I was playing around with the prime counting function and came across something that seemed correct to me, maybe it's already been proven but I don't know so I decided to ask here.
maybe a stupid question but whatever
Is $$\pi((n+1)^2) < \frac{(n+2)^2}{\ln((n+2)^2)}$$ for $n>0$?
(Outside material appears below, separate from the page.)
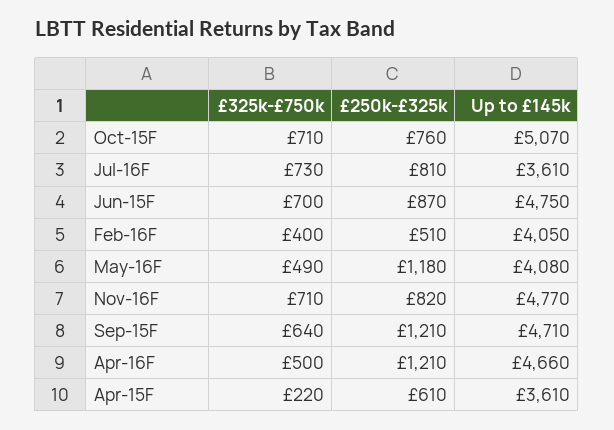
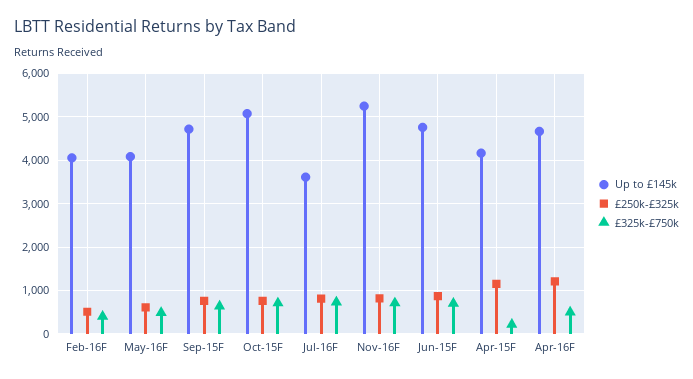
£250k-£325k, May-16F: 1180 -> 600
Up to £145k, Nov-16F: 4770 -> 5200
£250k-£325k, Sep-15F: 1210 -> 800
£250k-£325k, Apr-15F: 610 -> 1200
Up to £145k, Apr-15F: 3610 -> 4200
A numerical calculation (in, say, Wolfram Alpha or Mathematica) shows that if $x \geq e$, then $$\frac{(\sqrt{x}+1)^2}{2\log(1+\sqrt{x})}<\frac{x}{\log x}\Big(1+\frac{1}{\log x}+\frac{2}{(\log x)^2}\Big).$$ Moreover, Pierre Dusart proved that if $x\geq 88,879$, then $$ \frac{x}{\log x}\Big(1+\frac{1}{\log x}+\frac{2}{(\log x)^2}\Big)<\pi(x). $$ Therefore, if $x\geq 88,879$, then $$ \frac{(\sqrt{x}+1)^2}{2\log(1+\sqrt{x})}<\pi(x). $$ Under the change of variables $n=\sqrt{x}-1$, we find that if $n\geq 297$, then $$ \frac{(n+2)^2}{\log[(n+2)^2]}<\pi((n+1)^2). $$ ADDED: An additional numerical calculation shows that the only positive integers $n$ such that $$\pi((n+1)^2)<\frac{(n+2)^2}{\log[(n+2)^2]}$$ are $1$, $2$, $3$, $4$, $5$, $6$, $7$, and $9$.